In occasione del decennale avete rilanciato l’impegno presentando 6 proposte. Cosa riguardano?
La prima è un ritorno immediato, l’abbiamo già chiesto al Governo in carica e lo chiederemo ancora, al principio universalistico della misura di contrasto della povertà. Riteniamo sbagliato che l’Assegno di inclusione vada bene per una categoria di persone e non per altre. Al di là della piattaforma che forse deve essere ancora implementata per superare gli attuali problemi,
siamo convinti della necessità di un ritorno a quel principio universalistico iscritto nella nostra Costituzione repubblicana.
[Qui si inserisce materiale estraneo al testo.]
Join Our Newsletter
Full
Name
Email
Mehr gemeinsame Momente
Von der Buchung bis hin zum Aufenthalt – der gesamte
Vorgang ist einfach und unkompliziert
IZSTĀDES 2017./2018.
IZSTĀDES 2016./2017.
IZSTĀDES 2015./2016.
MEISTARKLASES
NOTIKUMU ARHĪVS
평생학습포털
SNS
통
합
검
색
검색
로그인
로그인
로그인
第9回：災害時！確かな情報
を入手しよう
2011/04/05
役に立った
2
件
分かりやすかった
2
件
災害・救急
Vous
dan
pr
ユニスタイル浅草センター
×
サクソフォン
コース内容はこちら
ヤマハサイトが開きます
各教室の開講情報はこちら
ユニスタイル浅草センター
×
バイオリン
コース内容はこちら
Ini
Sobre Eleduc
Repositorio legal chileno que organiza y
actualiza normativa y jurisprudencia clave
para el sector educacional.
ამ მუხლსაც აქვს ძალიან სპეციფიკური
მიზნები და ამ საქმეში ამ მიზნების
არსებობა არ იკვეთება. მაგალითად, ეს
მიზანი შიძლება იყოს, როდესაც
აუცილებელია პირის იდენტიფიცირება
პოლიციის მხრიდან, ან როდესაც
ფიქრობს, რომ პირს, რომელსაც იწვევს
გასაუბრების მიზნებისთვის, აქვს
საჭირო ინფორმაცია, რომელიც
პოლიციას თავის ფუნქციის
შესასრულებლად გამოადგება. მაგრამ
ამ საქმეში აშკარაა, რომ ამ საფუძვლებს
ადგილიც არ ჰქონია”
Una seconda richiesta è quella di ritornare a pensare una misura nazionale che sia rivolta alle famiglie e alle persone in povertà assoluta ed estendendola anche ai cittadini di origine straniera residenti almeno da un anno in Italia e non da 5 come è stabilito dalla legge 85: una misura nuova unita ad un’offerta di servizi territoriali – sociali e del lavoro – che rispondano a standard adeguati di infrastrutturazione territoriale e che preveda una gestione condivisa a livello locale con Comuni e Terzo settore, per richiamare alle proprie responsabilità anche questo mondo che nel campo dell’accoglienza e dell’inclusione sociale ha fatto cose straordinarie.
Le altre?
Chiediamo di istituire un Osservatorio sulla povertà e attendiamo che sia il ministero delle Politiche sociali a fare un passo avanti. Avvertiamo l’esigenza che venga istituito ma, soprattutto, che risponda a tre requisiti: sia autorevole, dotato di strumenti di analisi e posto nelle condizioni di poter fare proposte al Governo. Poi abbiamo proposto di assumere nella Legge di bilancio ancora in discussione in queste settimane in Parlamento gli emendamenti che Alleanza contro la povertà ha presentato. Mi lasci dire che riteniamo che
il tema della povertà, per come si manifesta e per come è cresciuto in questi anni, debba entrare dal punto di vista politico in una sorta di zona franca: c’è bisogno di un processo di deideologizzazione, perché quello della povertà è un tema trasversale alle forze politiche.
Questo rimanda alla proposta di creazione di un gruppo interparlamentare sulla povertà…
Certo. Abbiamo chiesto al Governo che si trovi il coraggio per scrivere insieme un Patto tra le forze politiche che vada oltre questa legislatura e vada oltre le legislature. Il nostro auspicio è che
si scriva insieme un Programma di lotta alla povertà
e ci si accordi che qualunque cosa accada nel Governo, anche che ne sopraggiunga un altro, quel Programma non si tocca, fino a quando non verranno raggiunti tassi fisiologici di povertà, come succede in tutte le democrazie avanzate. Su questo ci proponiamo come facilitatori, crediamo di aver dimostrato in questi anni di stare al di sopra delle parti provando a rappresentare le persone più povere e fragili. Se la politica vorrà essere aiutata anche con un gruppo interparlamentare, noi ci saremo.
L’ultima proposta?
Si tratta del Reddito minimo europeo. L’istituzione del pilastro sociale europeo non è stata fatto a caso. Nel solco di questo,
con Commissione e Parlamento Ue si deve spingere affinché sia istituito un Reddito minimo europeo, questo sarebbe molto importante anche per rendere concreta quell’Europa sociale di cui si parla tanto.
Se vogliamo contribuire ad aumentare l’appartenenza dei cittadini all’Unione europea un reddito minimo potrebbe evidentemente segnare un cambio di passo. Proveremo a capire se ci sono le condizioni perché in sede europea si apra una riflessione approfondita.